We recommend playing with the market sizing model. It’s strangely fun, provided you are not a UX designer looking for inspiration or strategist trying to make actual business plans.

 

 Sample from McKinsey's " Visualizing the uses and potential impact of AI and other analytics "

Sample from McKinsey's "Visualizing the uses and potential impact of AI and other analytics"

 

Alternative Hyperbole-Free Headlines

As is often true in journalism and content strategy in general, the impressive top line numbers, which we should not forget are totally made up, obscure the most important messages. In consulting, we call these caveats “Dependencies” that may interfere with the proposed future. So let’s take a look at some of the other headlines from the paper:
 

The Potential of Artificial Intelligence Faces Substantial Threats

McKinsey cites a litany of obstacles to AI adoption that we could jeopardize their rosy projections. The top 10 include:

1. Availability of training data
2. Opaque algorithms that inhibit understanding “why” something happens
3. Bias in data and algorithms
4. Non-transferability of algorithms across problem sets
5. Continuous model updating to match shifting reality
6. Disconnect between algorithm authors and domain expertise
7. Privacy and information security threats
8. Regulation
9. Corporate bureaucracy
10. Only 10,000 people have the skills necessary to tackle AI problems
 

AI Gilds the Lily of Analytics

Only 16% of AI use cases are classified as “greenfield”, meaning cases where traditional analytics techniques were inapplicable.
 

Traditional Analytics Techniques Will Have a Bigger Impact than Artificial Intelligence

The impact of traditional analytics techniques (60%) will outpace the impact of artificial intelligence applications (40%) in terms of total value creation.
 

The Impact of AI Could Be Big, but the Timeline is Uncertain

McKinsey’s projections have no timeline associated with them. This should tell us something.
 

What’s a neural network and why should I care?

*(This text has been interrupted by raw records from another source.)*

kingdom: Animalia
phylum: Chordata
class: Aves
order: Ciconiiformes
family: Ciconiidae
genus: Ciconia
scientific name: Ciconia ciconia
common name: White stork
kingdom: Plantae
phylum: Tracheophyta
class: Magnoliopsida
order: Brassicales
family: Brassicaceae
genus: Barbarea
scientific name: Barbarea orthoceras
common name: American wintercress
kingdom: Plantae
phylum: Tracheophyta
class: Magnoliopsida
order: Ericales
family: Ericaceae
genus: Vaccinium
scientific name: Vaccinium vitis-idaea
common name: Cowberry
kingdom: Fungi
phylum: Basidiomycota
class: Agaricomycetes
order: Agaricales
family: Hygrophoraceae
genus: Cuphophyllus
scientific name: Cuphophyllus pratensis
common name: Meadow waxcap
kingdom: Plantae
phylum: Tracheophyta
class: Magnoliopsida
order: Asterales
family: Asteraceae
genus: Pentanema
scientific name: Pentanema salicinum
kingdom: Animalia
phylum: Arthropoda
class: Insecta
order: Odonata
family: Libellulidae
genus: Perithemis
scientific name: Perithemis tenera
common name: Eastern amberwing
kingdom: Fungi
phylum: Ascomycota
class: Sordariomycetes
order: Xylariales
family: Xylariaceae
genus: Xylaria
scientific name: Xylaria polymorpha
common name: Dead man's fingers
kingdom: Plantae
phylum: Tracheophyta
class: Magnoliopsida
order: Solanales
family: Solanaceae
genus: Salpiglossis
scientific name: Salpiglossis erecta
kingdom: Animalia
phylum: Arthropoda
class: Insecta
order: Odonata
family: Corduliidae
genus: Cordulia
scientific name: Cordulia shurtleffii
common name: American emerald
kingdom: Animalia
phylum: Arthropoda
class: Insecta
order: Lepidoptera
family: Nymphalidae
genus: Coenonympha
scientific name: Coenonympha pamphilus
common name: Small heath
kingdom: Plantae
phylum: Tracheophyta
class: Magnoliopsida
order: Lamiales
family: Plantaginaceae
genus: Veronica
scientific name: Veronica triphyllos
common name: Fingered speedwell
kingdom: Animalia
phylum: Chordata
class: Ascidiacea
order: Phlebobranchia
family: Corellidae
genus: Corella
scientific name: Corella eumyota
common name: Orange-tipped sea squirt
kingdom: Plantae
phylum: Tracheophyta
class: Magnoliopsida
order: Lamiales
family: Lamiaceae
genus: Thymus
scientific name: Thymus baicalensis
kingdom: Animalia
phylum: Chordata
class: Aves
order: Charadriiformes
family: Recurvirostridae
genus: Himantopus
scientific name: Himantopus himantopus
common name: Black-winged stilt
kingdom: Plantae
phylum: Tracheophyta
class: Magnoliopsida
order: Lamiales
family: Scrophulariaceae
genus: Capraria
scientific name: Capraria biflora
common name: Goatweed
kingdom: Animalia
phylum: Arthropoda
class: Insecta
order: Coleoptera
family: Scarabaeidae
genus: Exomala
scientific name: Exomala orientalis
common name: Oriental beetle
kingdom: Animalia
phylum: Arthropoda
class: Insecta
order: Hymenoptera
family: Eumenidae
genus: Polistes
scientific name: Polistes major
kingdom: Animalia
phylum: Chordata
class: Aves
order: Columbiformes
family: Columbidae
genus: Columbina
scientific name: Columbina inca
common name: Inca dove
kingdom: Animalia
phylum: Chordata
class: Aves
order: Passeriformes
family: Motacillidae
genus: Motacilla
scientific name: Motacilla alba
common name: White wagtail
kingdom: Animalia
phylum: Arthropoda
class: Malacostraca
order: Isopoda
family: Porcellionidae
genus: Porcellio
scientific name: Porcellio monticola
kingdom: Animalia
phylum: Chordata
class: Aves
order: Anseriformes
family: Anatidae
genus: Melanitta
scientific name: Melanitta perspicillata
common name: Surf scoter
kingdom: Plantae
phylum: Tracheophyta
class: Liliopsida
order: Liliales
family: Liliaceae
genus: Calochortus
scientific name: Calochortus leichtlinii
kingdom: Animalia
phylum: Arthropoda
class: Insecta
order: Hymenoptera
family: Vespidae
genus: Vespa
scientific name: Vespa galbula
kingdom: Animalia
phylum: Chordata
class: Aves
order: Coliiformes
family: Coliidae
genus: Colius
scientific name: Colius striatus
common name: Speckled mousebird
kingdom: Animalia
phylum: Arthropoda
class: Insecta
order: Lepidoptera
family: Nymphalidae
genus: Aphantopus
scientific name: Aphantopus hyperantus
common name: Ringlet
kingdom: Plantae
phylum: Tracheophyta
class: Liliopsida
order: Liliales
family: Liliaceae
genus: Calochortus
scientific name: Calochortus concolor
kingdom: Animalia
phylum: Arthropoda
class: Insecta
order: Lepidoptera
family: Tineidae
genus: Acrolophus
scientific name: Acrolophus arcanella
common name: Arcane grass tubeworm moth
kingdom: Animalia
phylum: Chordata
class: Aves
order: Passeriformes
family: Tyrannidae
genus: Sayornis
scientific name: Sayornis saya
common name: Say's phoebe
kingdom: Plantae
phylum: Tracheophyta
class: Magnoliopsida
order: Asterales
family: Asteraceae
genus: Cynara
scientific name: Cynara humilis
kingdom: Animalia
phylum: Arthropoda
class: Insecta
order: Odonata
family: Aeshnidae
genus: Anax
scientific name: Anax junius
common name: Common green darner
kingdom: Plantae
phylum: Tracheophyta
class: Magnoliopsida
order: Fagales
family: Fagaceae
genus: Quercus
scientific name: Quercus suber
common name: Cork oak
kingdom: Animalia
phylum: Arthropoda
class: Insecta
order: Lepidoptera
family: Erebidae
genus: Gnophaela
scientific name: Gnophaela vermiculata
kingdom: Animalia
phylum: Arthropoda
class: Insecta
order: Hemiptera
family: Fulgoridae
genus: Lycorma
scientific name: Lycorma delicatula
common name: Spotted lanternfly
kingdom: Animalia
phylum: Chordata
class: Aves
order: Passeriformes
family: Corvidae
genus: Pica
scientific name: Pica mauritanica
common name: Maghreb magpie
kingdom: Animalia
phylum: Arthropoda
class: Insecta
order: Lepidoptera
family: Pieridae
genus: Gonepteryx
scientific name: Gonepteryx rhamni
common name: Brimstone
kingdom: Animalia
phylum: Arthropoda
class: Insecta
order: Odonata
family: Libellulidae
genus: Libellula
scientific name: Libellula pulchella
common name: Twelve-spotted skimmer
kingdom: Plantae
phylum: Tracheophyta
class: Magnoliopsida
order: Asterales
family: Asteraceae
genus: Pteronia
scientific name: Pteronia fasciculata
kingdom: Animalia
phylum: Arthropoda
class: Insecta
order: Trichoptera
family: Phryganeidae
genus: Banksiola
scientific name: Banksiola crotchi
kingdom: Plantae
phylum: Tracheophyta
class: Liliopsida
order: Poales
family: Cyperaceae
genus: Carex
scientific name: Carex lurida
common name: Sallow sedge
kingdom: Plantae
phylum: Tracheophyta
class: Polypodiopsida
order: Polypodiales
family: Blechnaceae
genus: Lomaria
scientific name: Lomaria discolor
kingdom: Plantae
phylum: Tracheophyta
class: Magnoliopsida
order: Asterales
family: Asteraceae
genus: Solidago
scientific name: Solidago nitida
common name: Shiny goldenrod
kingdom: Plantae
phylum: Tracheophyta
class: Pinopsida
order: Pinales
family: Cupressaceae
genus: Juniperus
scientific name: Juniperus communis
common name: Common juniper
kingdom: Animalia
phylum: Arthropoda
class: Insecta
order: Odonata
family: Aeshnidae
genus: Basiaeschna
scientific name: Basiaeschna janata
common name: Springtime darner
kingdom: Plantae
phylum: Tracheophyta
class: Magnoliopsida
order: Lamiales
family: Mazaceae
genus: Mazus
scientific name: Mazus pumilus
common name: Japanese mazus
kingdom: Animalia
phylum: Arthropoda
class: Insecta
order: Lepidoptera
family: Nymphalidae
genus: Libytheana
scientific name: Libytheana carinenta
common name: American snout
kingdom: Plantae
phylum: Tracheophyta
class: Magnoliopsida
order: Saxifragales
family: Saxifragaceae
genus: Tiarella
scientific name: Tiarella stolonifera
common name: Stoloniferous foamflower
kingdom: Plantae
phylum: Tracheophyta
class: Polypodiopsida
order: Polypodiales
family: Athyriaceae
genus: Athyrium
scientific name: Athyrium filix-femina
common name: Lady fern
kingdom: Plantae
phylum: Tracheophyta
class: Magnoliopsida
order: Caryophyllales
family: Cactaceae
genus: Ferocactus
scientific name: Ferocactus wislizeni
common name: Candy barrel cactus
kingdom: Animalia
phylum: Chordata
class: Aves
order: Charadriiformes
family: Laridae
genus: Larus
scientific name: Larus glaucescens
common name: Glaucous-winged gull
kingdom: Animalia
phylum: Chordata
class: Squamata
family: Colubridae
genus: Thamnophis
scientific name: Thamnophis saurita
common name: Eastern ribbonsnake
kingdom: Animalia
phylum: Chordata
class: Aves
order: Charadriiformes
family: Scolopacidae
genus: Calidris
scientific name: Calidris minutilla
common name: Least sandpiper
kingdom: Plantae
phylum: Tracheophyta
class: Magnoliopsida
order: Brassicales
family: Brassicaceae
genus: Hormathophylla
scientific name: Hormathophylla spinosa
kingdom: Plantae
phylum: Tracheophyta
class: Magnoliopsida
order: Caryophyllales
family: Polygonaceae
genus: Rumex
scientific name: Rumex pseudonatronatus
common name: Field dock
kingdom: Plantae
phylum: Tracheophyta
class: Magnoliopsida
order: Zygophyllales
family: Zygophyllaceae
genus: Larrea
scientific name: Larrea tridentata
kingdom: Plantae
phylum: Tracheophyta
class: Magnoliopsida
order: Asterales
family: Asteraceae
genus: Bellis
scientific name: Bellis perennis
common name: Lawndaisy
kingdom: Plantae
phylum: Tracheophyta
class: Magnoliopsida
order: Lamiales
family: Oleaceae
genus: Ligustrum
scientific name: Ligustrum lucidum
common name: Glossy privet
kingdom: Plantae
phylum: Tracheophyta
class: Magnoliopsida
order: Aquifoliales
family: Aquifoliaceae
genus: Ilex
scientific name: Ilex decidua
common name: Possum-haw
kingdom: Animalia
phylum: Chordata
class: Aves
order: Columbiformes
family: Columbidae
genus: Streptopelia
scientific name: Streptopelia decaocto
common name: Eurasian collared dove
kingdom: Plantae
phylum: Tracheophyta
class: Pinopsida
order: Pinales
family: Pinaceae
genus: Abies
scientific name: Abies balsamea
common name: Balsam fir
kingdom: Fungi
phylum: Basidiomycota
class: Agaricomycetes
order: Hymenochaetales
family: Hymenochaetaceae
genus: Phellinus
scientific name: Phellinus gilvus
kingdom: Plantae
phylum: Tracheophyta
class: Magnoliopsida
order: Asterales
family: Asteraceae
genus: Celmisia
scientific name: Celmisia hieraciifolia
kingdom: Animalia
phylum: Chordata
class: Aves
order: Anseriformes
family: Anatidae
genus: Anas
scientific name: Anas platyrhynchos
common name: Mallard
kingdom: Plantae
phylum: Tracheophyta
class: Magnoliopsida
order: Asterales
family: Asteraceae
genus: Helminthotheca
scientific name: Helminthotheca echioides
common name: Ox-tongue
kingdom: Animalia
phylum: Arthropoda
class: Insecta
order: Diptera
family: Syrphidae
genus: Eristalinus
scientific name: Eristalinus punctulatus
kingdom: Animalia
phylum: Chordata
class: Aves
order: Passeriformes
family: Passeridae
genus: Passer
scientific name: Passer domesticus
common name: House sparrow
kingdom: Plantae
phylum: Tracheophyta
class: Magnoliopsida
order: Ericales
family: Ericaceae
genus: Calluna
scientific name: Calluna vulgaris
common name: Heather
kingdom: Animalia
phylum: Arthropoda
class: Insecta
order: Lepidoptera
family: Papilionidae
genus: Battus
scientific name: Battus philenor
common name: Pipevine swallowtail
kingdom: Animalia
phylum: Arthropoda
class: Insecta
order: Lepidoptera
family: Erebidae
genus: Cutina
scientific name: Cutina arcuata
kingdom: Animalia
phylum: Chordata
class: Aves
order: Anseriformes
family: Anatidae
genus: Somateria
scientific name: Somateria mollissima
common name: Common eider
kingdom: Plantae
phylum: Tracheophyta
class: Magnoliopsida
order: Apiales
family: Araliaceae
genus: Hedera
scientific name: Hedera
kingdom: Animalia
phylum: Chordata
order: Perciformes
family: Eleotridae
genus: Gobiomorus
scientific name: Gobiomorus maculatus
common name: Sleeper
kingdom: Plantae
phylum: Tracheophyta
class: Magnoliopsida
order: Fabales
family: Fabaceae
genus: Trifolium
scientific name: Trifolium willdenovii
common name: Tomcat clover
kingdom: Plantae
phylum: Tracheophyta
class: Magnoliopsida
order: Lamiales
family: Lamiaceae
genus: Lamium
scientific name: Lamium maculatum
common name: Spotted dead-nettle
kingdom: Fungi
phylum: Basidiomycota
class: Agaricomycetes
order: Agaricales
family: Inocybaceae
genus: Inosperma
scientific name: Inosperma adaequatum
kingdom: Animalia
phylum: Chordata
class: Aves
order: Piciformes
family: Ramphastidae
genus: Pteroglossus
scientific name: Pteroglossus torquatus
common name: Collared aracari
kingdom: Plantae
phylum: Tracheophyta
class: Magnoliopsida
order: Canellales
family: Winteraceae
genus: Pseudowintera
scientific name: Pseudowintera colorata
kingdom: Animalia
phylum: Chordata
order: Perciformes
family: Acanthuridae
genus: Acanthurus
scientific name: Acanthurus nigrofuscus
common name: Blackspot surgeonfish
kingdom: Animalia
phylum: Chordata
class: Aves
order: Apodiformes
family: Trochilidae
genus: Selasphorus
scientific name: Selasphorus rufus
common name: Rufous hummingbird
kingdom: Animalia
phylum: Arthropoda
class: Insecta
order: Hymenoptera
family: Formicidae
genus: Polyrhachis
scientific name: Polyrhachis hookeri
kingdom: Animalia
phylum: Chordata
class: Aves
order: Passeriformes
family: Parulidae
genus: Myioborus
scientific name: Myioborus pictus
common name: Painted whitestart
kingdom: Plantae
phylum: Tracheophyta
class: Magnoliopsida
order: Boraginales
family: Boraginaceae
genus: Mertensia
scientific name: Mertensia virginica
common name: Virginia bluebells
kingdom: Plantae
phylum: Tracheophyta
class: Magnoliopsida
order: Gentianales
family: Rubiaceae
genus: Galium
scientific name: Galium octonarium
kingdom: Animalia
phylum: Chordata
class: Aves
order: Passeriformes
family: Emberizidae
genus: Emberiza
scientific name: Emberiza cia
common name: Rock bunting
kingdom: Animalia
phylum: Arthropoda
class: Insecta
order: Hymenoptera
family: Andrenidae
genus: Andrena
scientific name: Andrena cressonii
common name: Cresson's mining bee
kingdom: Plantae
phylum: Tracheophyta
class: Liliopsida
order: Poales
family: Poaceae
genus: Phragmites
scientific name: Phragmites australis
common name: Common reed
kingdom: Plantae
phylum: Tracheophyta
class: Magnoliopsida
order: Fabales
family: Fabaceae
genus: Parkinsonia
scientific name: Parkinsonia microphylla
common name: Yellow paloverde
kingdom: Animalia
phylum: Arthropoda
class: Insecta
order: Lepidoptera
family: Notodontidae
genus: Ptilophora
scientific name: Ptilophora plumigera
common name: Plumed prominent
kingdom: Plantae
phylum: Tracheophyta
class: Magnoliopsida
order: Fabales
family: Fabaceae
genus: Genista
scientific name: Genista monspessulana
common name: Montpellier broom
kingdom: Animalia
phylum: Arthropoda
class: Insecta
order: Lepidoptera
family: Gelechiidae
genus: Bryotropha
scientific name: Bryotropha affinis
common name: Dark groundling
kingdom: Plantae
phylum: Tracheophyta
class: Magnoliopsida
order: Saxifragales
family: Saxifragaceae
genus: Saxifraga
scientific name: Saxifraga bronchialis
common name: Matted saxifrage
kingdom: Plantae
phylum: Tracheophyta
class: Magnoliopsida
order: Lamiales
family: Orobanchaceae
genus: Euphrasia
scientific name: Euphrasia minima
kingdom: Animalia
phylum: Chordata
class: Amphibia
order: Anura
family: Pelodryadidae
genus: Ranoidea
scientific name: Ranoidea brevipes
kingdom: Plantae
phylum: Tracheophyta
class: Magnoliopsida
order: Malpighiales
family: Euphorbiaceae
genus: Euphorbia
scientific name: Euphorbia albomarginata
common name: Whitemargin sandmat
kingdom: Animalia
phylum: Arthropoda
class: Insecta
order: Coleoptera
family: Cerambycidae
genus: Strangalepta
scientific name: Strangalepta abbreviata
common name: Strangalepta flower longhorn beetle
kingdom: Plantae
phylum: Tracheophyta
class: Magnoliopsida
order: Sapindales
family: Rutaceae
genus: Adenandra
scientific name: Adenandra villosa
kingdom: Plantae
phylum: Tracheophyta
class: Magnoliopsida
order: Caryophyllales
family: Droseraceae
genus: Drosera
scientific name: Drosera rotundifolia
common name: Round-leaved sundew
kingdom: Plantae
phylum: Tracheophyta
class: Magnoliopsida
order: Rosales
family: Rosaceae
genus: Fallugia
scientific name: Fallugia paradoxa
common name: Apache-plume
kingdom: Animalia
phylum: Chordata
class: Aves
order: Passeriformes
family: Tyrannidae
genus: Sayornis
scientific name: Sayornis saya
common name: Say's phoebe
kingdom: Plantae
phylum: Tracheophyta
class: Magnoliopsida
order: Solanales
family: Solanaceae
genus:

While the data may be attention grabbing, and some of the caveats buried, McKinsey’s report does a good job of explaining neural networks and their applications. These definitions are both helpful for making sense of their projections and providing the executive-level briefing on the technologies at play.

Despite our reservations on the market sizing, we recommend spending some time with McKinsey’s report to come to your own conclusions.